--- START ---
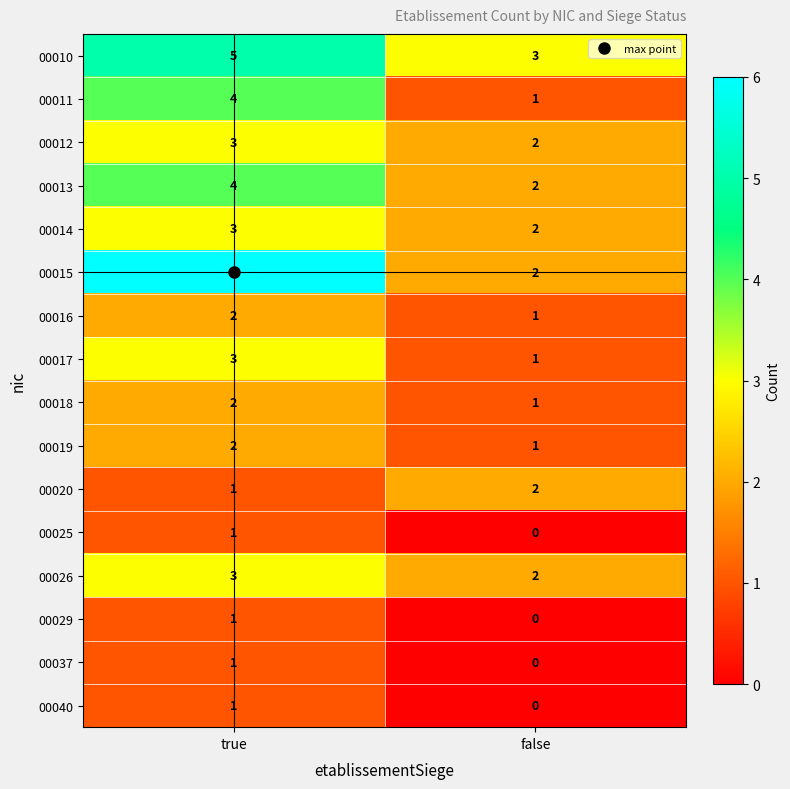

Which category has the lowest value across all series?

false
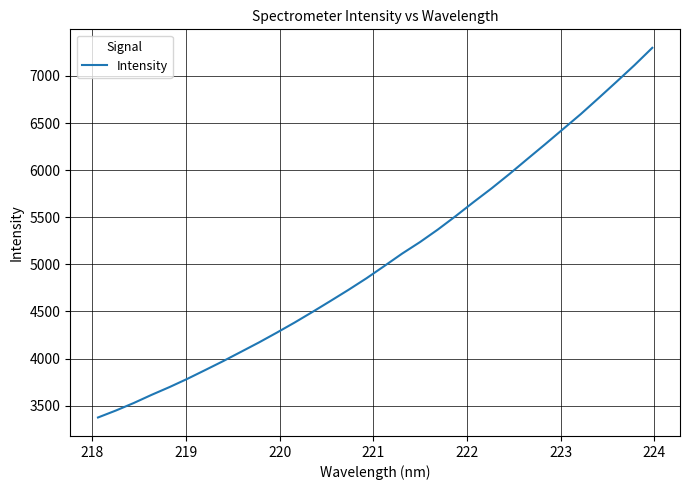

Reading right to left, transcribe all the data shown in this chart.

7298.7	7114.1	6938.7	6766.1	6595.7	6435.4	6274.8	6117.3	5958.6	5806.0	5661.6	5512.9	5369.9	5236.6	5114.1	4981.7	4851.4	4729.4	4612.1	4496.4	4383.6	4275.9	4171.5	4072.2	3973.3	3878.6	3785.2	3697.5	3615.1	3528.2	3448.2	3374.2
--- END ---
--- START ---
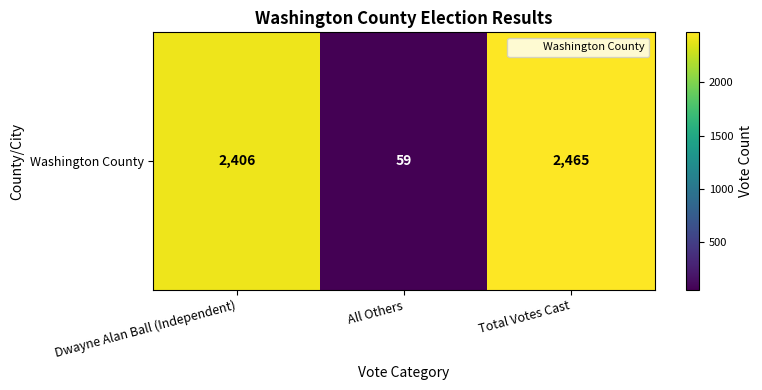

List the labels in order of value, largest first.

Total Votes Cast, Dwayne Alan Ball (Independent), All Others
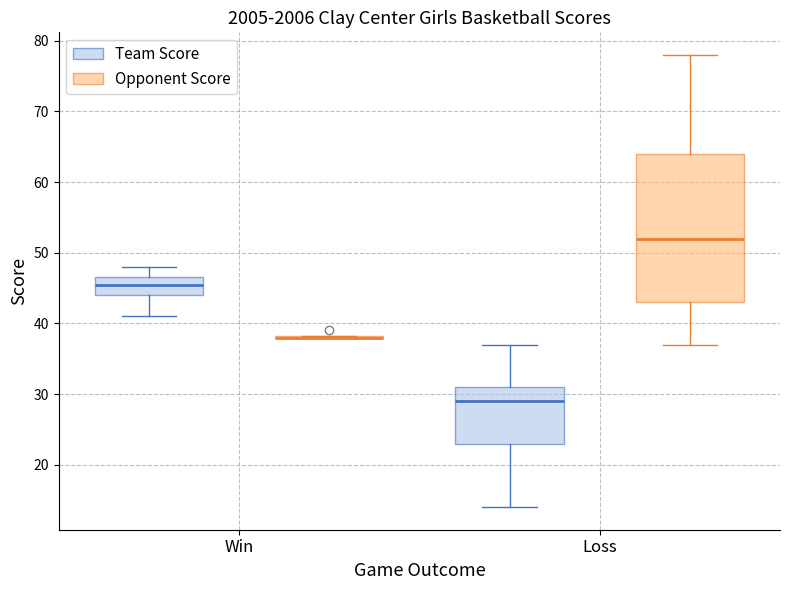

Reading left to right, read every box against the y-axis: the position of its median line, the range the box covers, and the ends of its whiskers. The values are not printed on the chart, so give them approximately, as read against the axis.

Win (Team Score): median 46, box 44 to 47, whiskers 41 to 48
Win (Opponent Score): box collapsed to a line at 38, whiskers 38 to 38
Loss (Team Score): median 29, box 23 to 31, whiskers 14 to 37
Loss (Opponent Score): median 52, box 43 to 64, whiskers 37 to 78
--- END ---
--- START ---
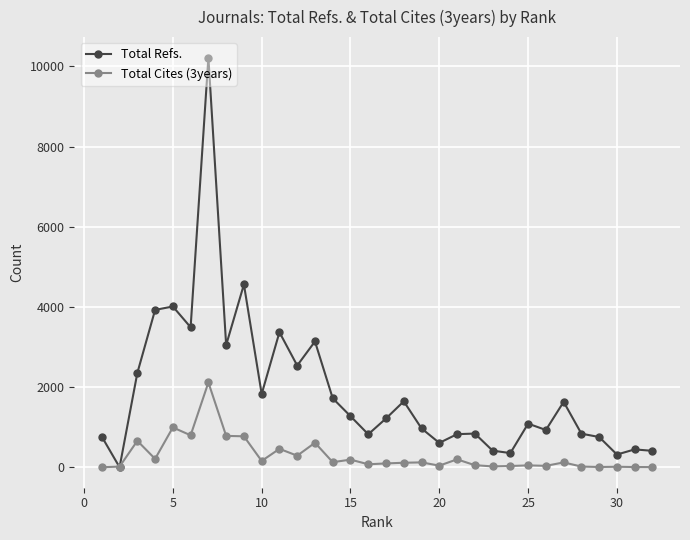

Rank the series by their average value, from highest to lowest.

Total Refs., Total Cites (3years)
--- END ---
### Directions for this task
Substitute "smallest" for "lowest" in the part that opens with the line containing "Which category has" and closes with the line containing "Reading right to", and give those lines again with nothing else changed. Leave the pictures out of your answer.

### Task response
Which category has the smallest value across all series?

false

Reading right to left, transcribe all the data shown in this chart.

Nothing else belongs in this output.